Source records START

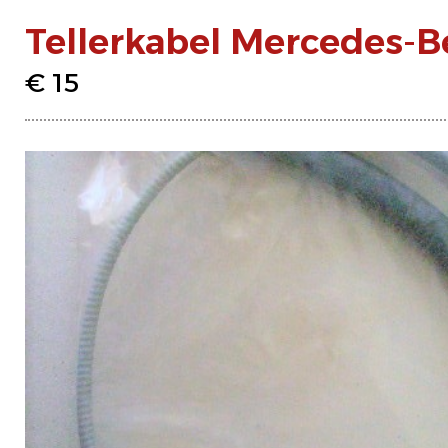
Tellerkabel Mercedes-B
€ 15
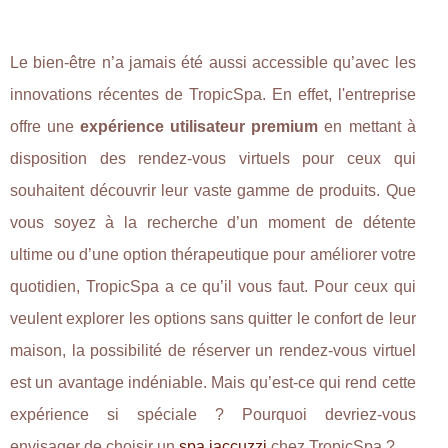
Le bien-être n’a jamais été aussi accessible qu’avec les
innovations récentes de TropicSpa. En effet, l'entreprise
offre une
expérience utilisateur premium
en mettant à
disposition des rendez-vous virtuels pour ceux qui
souhaitent découvrir leur vaste gamme de produits. Que
vous soyez à la recherche d’un moment de détente
ultime ou d’une option thérapeutique pour améliorer votre
quotidien, TropicSpa a ce qu’il vous faut. Pour ceux qui
veulent explorer les options sans quitter le confort de leur
maison, la possibilité de réserver un rendez-vous virtuel
est un avantage indéniable. Mais qu’est-ce qui rend cette
expérience si spéciale ? Pourquoi devriez-vous
envisager de choisir un
spa jaccuzzi
chez TropicSpa ?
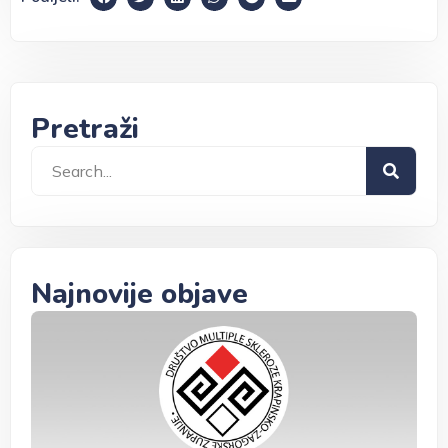
Pretraži
Najnovije objave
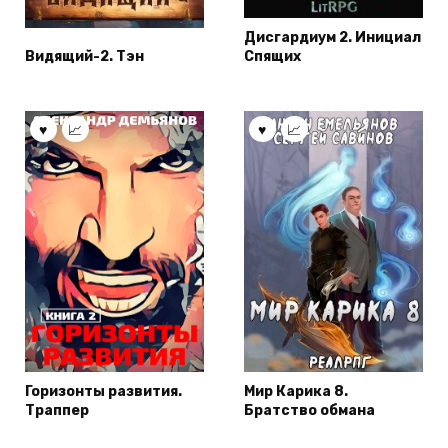
Дисгардиум 2. Инициал
Видящий-2. Тэн
Спящих
Горизонты развития.
Мир Карика 8.
Траппер
Братство обмана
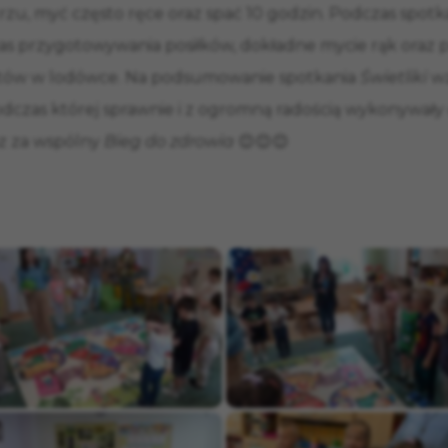
zu, myć często ręce oraz spać 10 godzin. Podczas spotkan
zas przygotowywania posiłków, dokładne mycie rąk oraz
tów w lodówce. Na podsumowanie spotkania
Świetliki
wz
dczas której sprawnie i z ogromną radością wykonywały
z za wspólny
Bieg do zdrowia
😊😊😊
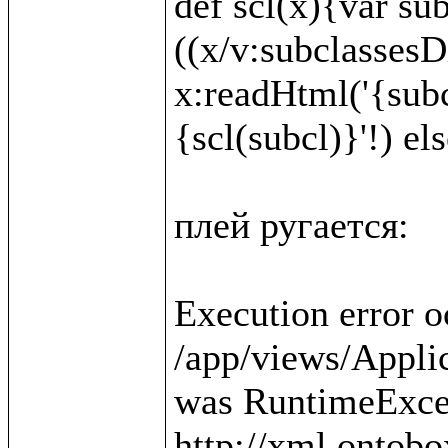
def scl(x){var sub
((x/v:subclassesDi
x:readHtml('{subc
{scl(subcl)}'!) else
плей ругается:

Execution error o
/app/views/Applica
was RuntimeExcep
http://xml.ontobo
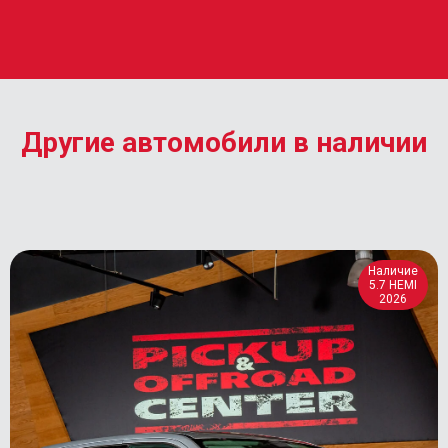
Другие автомобили в наличии
Наличие
5.7 HEMI
2026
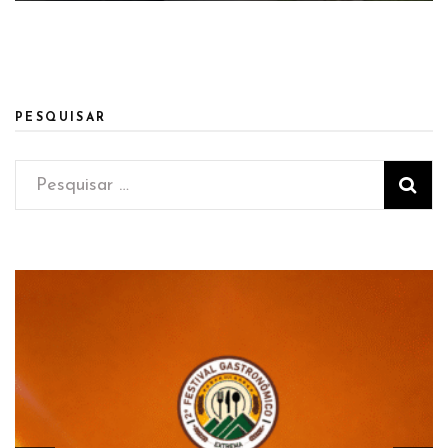
PESQUISAR
Pesquisar
por:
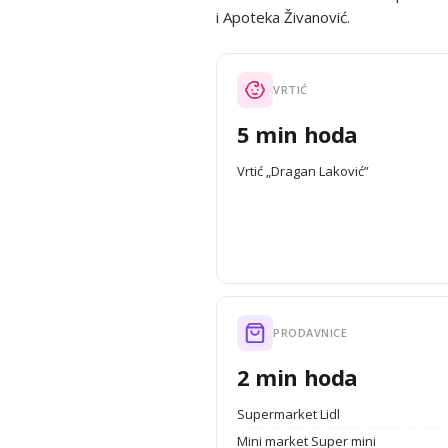
i Apoteka Živanović.
VRTIĆ
5 min hoda
Vrtić „Dragan Laković”
PRODAVNICE
2 min hoda
Supermarket Lidl
Mini market Super mini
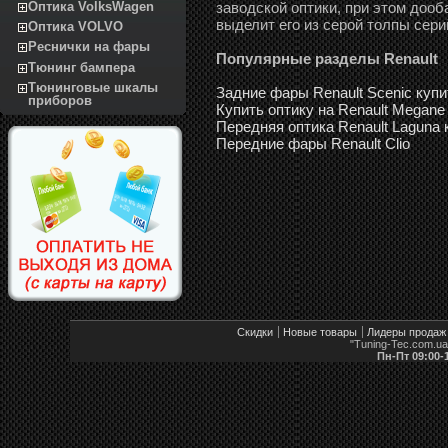
заводской оптики, при этом доо
Оптика VolksWagen
выделит его из серой толпы сери
Оптика VOLVO
Реснички на фары
Популярные разделы Renault
Тюнинг бампера
Тюнинговые шкалы
Задние фары Renault Scenic купи
приборов
Купить оптику на Renault Megane
Передняя оптика Renault Laguna 
Передние фары Renault Clio
Скидки
Новые товары
Лидеры продаж
"Tuning-Tec.com.u
Пн-Пт 09:00-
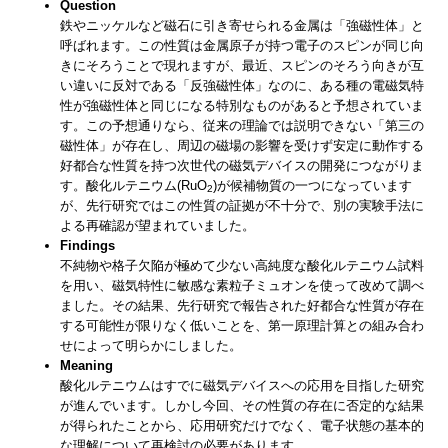
Question
鉄やニッケルなど磁石に引き寄せられる金属は「強磁性体」と
呼ばれます。この性質は金属原子が持つ電子のスピンが同じ向
きにそろうことで現れますが、最近、スピンのそろう向きが互
い違いに反対である「反強磁性体」なのに、ある種の電磁気特
性が強磁性体と同じになる特別なものがあると予想されていま
す。この予想通りなら、従来の理論では説明できない「第三の
磁性体」が存在し、周辺の磁場の影響を受けず安定に動作する
好都合な性質を持つ次世代の磁気デバイスの開発につながりま
す。酸化ルテニウム(RuO
)が候補物質の一つになっています
2
が、先行研究ではこの性質の証拠が不十分で、別の実験手法に
よる再確認が望まれていました。
Findings
不純物や格子欠陥が極めて少ない高純度な酸化ルテニウム試料
を用い、磁気特性に敏感な素粒子ミュオンを使って改めて調べ
ました。その結果、先行研究で報告された好都合な性質が存在
する可能性が限りなく低いことを、第一原理計算との組み合わ
せによって明らかにしました。
Meaning
酸化ルテニウムはすでに磁気デバイスへの応用を目指した研究
が進んでいます。しかし今回、その性質の存在に否定的な結果
が得られたことから、応用研究だけでなく、電子状態の基本的
な理解について再検討の必要があります。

Source records END

# What is needed
Between and including the line with "Задние фары Renault Scenic купи" and the line with "呼ばれます。この性質は金属原子が持つ電子のスピンが同じ向", repeat every line exactly as it appears above, with pictures left out.

# Exercise answer
Задние фары Renault Scenic купи
приборов
Купить оптику на Renault Megane
Передняя оптика Renault Laguna 
Передние фары Renault Clio
Скидки
Новые товары
Лидеры продаж
"Tuning-Tec.com.u
Пн-Пт 09:00-
Question
鉄やニッケルなど磁石に引き寄せられる金属は「強磁性体」と
呼ばれます。この性質は金属原子が持つ電子のスピンが同じ向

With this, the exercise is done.